Op-ed: EEOC Decision Guarantees Employment Protections for Transgender People
The Equal Employment Opportunity Commission's recent decision that transgender people are protected from employment discrimination by Title VII’s prohibition of sex discrimination is a tremendous victory for our community.
The decision was issued in response to a discrimination complaint filed by Transgender Law Center on behalf of our client Mia Macy, who was denied a job with a federal agency after she came out as transgender. This groundbreaking decision marks the first time that the EEOC — the federal agency charged with interpreting and enforcing federal sex discrimination law — has ruled that transgender people have a legal remedy for workplace discrimination and harassment based upon gender identity. The EEOC’s decision follows the strong trend in recent federal court decisions that have similarly held that sex discrimination laws like Title VII protect transgender employees.
Practically speaking, this means that when transgender people go to work, they can be confident that if they experience discrimination because of their gender identity, they have legal protection. They can go to an EEOC office anywhere in the country and file a discrimination complaint, and the EEOC will investigate and prosecute that complaint to the fullest extent of its authority. Previously, the remedies available to transgender people who experienced discrimination depended upon where they lived. Currently, only 16 states and the District of Columbia have employment nondiscrimination laws that explicitly protect transgender workers. The EEOC’s decision applies to all employers, public and private, that have 15 or more employees throughout the United States.

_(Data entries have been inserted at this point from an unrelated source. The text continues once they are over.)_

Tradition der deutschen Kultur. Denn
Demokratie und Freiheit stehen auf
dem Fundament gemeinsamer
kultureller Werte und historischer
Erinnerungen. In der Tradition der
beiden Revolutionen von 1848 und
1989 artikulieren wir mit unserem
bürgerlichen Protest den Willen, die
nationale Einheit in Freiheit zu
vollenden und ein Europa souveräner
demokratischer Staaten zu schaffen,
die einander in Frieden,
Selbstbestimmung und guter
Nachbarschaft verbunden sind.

Just as important, the decision should have a preemptory effect as well. In addition to interpreting and enforcing federal nondiscrimination law, EEOC decisions provide guidance to employers about how to maintain a workplace that complies with federal law. This decision sends a clear message to employers that they have a duty to maintain a workplace free from discrimination and harassment based upon gender identity.

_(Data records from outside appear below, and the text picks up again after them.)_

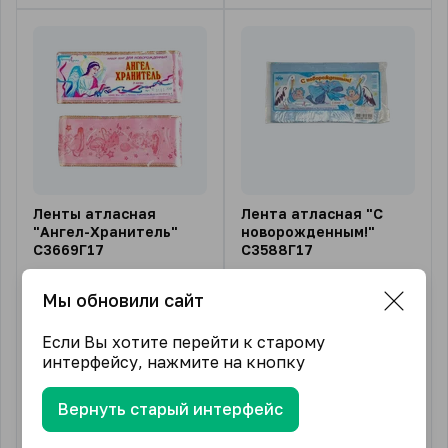
Ленты атласная
Лента атласная "С
"Ангел-Хранитель"
новорожденным!"
С3669Г17
С3588Г17
В упаковке (шт)
1
Цена за:
1 штука
Мы обновили сайт
55.20
₽
Артикул:
С3588
от
/ шт.
Если Вы хотите перейти к старому
2 подвида
Длина нити, м:
3
интерфейсу, нажмите на кнопку
Производитель:
Россия
Вернуть старый интерфейс
65.11
₽
от
/ шт.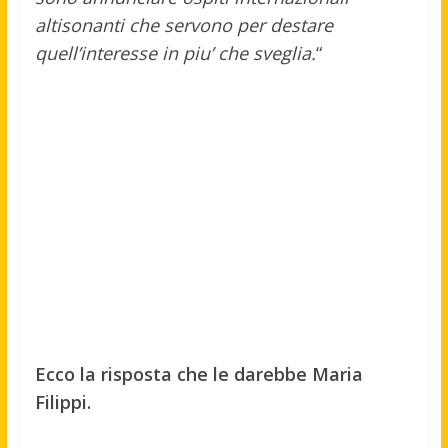
altisonanti che servono per destare
quell’interesse in piu’ che sveglia.
“
Ecco la risposta che le darebbe Maria
Filippi.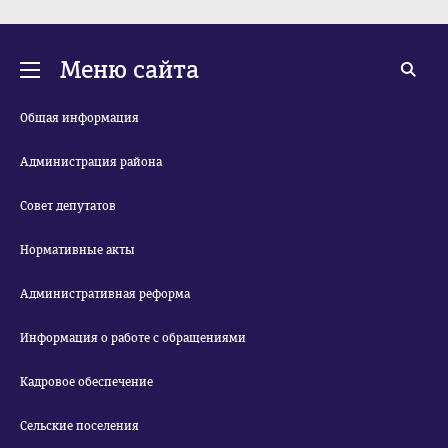
Меню сайта
Общая информация
Администрация района
Совет депутатов
Нормативные акты
Административная реформа
Информация о работе с обращениями
Кадровое обеспечение
Сельские поселения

This decision was critically needed, given the high rates of unemployment and underemployment that transgender people face due to job discrimination. For example, a recent survey by the National Gay and Lesbian Task Force and the National Center for Transgender Equality showed that 78% of transgender survey respondents had experienced discrimination or harassment in the workplace because of their gender identity. The decision in Mia’s case will go a long way toward combating that kind of mistreatment.
MATT WOOD is a staff attorney for the Transgender Law Center, a San Francisco-based legal advocacy group that represents Macy.